Exhibitions explore interdisciplinary connections
Michele L’Heureux ’88 is a constant observer. As a professional visual artist and gallery director of Wheaton’s Beard and Weil Galleries, she approaches art with the eye of a lifelong learner. So when the college’s Mars Center for Science and Technology opened, inspiration for a fruitful curatorial opportunity took hold.
“I’ve had a long-standing interest in the intersection of art and science,” said L’Heureux. “It’s really fascinating territory, and the presupposition of many people is that artists and scientists are different ‘animals’ that don’t engage in the same kinds of practices and questions.”
In 2012, she invited faculty across all disciplines to bring their students to the galleries and got a great response.
Computer science professors Mark LeBlanc and Tom Armstrong coordinated with L’Heureux to have artist Chris Abrams lead an interactive lecture for students (particularly those interested in computer science and engineering) as part of the galleries’ “New England Animation All-Stars” exhibition. Professor of Chemistry Elita Pastra-Landis took her “Advanced Organic Chemistry” students to “Sitelines,” a nature- and landscape-themed group exhibition that included a drawing by Kysa Johnson utilizing pollutants’ molecular structures.
“Some of Pastra-Landis’s students were fired up and questioning whether an artist could use ‘their’ language and tools, while others were really excited about being able to recognize some of the molecular structures in the work,” said L’Heureux.
It was at this point that L’Heureux decided to take a leap.
“I was confident I could sustain a year-long inquiry into the connections between science and art with four exhibitions,” she recalled. The result was an expansive series in the galleries that was on view from September 2013 through April 2014.
The multimedia series showcased myriad technological and intimate works, such as Elizabeth Keithline’s woven-wire sculptures examining technological advancement and natural decay, and Andi Sutton’s site-specific, interactive installation in which visitors engage in conversations about our environment’s future, which are then recorded on dog tags displayed in the gallery. One of Rob MacInnis’s three video works featured more than 20 speakers strapped onto a tree and playing audio that scientist John Cramer invented to emulate the Big Bang’s sound, while a 100-hour projection by Marina Zurkow, another video artist, illustrated the seasonal change and the relationship between oil production and the environment.
Several professors took students to see the series, including Professor of Sociology Hyun Sook Kim. She taught the First-Year Seminar “Restoration,” which examines how humanity and nature are similarly destroyed in modernity, and looks at contemporary photos, film, essays and art as texts. Its focus intersects with many of the exhibitions’ themes.

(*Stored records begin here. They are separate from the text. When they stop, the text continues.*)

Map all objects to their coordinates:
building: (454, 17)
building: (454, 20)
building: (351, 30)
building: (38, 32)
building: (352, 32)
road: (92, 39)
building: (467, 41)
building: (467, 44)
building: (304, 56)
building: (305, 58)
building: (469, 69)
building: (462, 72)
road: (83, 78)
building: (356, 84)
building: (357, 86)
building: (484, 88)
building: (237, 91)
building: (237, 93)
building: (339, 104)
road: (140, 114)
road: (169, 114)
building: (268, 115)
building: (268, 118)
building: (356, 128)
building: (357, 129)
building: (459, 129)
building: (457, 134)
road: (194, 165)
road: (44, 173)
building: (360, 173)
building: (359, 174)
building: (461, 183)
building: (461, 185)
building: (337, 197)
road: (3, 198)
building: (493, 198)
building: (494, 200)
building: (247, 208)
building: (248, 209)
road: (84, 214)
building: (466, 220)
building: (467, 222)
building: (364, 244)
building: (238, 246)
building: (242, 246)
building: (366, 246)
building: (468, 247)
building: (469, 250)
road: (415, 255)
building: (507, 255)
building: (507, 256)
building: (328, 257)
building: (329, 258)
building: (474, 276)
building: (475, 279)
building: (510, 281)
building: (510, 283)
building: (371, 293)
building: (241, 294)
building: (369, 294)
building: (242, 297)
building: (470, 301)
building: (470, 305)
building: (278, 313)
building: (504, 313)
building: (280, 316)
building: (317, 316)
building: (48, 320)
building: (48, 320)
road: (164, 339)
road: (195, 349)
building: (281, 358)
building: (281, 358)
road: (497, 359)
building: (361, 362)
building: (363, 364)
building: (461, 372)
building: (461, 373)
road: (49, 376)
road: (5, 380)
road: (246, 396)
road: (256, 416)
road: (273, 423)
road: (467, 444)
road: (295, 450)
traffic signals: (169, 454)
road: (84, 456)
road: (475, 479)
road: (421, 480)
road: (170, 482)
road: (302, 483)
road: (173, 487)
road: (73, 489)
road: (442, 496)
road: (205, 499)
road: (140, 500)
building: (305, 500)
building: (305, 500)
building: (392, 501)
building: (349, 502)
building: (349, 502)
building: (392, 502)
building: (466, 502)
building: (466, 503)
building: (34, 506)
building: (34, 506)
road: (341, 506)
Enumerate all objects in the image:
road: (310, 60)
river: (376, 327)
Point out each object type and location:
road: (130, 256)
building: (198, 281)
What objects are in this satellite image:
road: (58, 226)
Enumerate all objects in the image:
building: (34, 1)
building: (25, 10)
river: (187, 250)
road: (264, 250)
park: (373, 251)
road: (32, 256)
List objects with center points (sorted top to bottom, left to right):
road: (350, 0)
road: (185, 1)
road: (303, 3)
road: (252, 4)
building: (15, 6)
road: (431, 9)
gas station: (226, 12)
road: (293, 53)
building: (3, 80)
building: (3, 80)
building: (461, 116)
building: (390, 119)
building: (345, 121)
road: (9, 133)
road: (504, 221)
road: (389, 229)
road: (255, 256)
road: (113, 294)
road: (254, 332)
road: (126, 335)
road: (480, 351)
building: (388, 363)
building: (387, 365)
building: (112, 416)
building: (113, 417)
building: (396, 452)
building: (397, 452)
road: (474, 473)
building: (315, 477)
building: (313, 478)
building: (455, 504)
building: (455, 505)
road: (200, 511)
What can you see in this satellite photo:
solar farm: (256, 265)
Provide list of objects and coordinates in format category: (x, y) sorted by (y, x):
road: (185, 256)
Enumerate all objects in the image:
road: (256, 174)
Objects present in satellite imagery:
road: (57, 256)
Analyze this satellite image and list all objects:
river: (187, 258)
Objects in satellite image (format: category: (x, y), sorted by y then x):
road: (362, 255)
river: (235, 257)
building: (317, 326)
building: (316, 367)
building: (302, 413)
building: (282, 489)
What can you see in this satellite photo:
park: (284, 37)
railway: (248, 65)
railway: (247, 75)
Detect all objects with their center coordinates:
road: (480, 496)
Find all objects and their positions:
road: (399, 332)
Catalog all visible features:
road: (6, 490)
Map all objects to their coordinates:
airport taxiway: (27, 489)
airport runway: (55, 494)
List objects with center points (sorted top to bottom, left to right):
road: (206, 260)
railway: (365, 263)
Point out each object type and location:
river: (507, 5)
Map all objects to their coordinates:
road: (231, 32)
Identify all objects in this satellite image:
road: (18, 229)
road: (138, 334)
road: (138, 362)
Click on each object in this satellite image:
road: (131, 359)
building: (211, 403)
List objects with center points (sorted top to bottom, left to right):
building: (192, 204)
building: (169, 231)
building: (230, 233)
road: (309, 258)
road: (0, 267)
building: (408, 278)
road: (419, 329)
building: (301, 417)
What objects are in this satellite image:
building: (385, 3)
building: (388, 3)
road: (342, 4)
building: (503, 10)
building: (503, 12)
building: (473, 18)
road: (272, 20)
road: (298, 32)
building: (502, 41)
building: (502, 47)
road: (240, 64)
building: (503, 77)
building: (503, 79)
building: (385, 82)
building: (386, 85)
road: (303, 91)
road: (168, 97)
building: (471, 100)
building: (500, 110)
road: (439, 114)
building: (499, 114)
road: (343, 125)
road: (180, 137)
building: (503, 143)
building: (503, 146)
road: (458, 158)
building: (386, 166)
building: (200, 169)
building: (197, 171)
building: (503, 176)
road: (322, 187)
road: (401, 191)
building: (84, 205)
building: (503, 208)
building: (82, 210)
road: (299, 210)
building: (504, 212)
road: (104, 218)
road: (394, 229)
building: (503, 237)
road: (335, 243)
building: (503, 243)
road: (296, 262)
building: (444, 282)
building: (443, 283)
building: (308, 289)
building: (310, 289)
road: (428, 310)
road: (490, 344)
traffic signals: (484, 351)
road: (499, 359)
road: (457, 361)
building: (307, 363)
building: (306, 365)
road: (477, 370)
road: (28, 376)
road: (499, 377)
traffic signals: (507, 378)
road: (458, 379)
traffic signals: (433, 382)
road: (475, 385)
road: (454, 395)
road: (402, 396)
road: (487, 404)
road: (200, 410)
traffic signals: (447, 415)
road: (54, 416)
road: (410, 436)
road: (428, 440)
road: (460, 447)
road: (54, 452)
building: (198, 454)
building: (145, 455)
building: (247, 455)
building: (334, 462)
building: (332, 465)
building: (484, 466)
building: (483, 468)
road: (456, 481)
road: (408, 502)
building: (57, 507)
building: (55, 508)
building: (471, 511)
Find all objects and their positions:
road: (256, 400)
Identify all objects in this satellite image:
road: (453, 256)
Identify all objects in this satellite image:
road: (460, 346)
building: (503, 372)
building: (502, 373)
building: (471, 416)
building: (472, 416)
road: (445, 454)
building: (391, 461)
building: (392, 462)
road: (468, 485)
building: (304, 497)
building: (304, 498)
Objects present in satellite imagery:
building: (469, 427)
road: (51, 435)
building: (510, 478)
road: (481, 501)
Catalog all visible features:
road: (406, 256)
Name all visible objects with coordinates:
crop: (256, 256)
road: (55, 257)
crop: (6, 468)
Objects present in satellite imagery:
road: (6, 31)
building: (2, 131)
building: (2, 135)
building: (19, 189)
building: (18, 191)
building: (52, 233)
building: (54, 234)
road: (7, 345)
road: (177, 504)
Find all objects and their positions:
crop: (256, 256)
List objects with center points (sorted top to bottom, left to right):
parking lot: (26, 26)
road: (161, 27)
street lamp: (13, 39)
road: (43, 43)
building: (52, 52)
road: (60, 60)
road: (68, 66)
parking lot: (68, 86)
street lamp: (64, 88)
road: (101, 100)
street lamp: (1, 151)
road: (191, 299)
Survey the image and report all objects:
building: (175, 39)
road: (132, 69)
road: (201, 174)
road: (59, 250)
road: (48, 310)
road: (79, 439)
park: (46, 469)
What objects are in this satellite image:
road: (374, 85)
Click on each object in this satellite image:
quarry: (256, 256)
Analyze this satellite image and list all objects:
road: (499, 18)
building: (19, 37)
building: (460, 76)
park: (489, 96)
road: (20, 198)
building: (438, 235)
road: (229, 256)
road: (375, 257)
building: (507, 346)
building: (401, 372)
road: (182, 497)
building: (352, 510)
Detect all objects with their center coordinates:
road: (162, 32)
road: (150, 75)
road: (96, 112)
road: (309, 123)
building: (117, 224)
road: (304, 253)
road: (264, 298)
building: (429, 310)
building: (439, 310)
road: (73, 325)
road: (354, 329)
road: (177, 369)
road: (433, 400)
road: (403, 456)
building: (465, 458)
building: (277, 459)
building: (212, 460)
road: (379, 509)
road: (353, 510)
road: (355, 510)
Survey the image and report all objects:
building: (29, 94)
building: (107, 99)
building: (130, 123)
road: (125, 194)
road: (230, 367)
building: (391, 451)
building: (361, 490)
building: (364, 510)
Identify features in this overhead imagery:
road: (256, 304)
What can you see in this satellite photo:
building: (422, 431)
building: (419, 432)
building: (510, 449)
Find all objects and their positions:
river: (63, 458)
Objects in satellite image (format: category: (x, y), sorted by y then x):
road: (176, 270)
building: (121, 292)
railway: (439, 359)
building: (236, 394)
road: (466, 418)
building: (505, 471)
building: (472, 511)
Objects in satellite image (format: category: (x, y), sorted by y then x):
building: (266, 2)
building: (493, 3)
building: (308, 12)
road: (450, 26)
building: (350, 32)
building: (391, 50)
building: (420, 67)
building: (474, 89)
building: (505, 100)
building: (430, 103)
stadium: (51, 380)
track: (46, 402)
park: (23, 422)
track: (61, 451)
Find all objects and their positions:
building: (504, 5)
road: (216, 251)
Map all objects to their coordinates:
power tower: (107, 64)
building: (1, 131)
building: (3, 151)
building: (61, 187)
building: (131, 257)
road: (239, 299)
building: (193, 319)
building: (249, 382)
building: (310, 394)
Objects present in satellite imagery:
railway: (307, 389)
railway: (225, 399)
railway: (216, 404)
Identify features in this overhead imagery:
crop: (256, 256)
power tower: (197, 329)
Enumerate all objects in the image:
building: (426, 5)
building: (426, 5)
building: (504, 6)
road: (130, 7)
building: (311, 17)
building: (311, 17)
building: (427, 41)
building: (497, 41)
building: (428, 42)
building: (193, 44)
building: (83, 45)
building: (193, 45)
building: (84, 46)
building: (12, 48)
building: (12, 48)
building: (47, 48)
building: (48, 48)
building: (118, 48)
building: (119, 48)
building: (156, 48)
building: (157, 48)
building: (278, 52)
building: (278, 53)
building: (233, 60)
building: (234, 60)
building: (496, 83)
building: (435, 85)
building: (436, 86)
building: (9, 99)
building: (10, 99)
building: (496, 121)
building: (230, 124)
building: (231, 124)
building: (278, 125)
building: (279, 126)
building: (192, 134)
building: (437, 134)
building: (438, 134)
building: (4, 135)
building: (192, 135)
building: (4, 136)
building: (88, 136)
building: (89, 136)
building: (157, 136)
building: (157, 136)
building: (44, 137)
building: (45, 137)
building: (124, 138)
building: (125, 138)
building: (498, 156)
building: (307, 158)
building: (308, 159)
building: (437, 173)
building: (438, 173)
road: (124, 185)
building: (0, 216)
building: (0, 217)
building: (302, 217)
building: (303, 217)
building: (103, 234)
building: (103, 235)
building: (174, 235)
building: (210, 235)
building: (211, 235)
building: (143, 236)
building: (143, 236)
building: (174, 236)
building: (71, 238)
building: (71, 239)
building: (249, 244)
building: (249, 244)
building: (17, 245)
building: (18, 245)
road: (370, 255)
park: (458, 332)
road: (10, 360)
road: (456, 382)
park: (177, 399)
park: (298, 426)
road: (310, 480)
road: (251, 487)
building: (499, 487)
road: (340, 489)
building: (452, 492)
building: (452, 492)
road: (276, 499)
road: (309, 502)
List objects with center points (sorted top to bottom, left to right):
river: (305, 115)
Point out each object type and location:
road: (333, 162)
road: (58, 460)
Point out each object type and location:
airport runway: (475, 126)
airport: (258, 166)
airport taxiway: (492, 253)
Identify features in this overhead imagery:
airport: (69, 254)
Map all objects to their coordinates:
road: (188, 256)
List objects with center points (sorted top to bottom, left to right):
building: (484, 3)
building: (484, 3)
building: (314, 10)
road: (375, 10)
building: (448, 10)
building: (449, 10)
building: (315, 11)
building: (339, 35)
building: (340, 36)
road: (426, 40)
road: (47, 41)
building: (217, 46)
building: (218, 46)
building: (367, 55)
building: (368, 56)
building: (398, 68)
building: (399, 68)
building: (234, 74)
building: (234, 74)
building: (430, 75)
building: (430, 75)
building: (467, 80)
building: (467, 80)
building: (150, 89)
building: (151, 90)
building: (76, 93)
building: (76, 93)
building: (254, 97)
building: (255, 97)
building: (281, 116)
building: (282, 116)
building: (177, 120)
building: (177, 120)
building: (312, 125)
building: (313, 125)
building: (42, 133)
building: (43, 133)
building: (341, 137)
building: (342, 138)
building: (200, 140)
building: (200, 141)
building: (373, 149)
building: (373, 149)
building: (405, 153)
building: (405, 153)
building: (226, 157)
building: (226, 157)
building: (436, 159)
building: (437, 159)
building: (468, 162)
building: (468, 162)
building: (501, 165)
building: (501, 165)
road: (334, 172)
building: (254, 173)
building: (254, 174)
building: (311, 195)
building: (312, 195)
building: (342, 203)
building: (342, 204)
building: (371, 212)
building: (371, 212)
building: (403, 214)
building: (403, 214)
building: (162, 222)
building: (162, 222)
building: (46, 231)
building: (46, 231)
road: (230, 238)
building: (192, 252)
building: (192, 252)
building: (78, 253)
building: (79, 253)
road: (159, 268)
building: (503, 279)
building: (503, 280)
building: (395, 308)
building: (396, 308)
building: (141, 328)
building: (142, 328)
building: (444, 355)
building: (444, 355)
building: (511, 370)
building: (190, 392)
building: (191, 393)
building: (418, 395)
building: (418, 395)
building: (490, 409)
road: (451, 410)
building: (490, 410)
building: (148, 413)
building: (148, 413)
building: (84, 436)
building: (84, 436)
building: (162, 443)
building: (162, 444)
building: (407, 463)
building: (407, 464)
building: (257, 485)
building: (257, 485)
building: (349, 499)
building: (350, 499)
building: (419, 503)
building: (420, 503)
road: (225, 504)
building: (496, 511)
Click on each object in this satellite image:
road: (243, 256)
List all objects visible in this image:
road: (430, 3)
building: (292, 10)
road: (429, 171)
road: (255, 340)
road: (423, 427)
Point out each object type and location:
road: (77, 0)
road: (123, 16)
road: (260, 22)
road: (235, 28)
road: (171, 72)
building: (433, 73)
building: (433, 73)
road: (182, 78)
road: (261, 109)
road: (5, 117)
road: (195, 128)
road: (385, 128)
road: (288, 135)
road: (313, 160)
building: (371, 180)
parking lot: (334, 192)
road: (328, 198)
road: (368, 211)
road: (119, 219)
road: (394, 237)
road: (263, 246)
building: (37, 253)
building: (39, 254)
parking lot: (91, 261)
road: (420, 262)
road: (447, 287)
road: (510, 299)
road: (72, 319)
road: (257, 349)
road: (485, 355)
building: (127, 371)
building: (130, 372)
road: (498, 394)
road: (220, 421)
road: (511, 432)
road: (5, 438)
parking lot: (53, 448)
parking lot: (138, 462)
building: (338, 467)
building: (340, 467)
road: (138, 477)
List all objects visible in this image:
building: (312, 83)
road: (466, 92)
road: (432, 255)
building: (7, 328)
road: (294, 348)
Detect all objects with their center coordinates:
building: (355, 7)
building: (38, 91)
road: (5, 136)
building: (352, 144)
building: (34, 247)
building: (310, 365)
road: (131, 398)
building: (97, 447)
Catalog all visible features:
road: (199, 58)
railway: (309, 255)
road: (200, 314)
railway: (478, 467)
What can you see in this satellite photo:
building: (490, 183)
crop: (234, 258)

Professors LeBlanc and Armstrong co-taught “Future Interactions,” a course in which students designed and implemented software for cutting-edge devices like Google Glass, a “wearable” computer, and Leap Motion, a gadget that allows a user to control a computer without touching it.
“Computing is so ingrained in much of what we do in science and art that traditional academic boundaries make less and less sense, especially after college,” noted LeBlanc. “Wheaton students get this. It’s a function of the Connections courses and the type of student and faculty who choose to create, study and live in our community.”
Professor of Geology Geoffrey Collins collaborated with L’Heureux on the January exhibition, “Inner and Outer Space,” by inviting artists Monica and Tyler Aiello to present February workshops at Wheaton in conjunction with their planetary geology works on view in the galleries. Students also created collages in connection to their presentations.
“Art can ask questions that can’t be addressed by science. It can approach a topic sideways, unbound by the strictures of logic and evidence,” Collins said. “Science is a powerful tool for understanding the universe, but it also needs a creative outlet to generate the best new ideas. The liberal arts are about producing well-rounded citizens of the world who can think in many different modes in order to solve the problems confronting us.”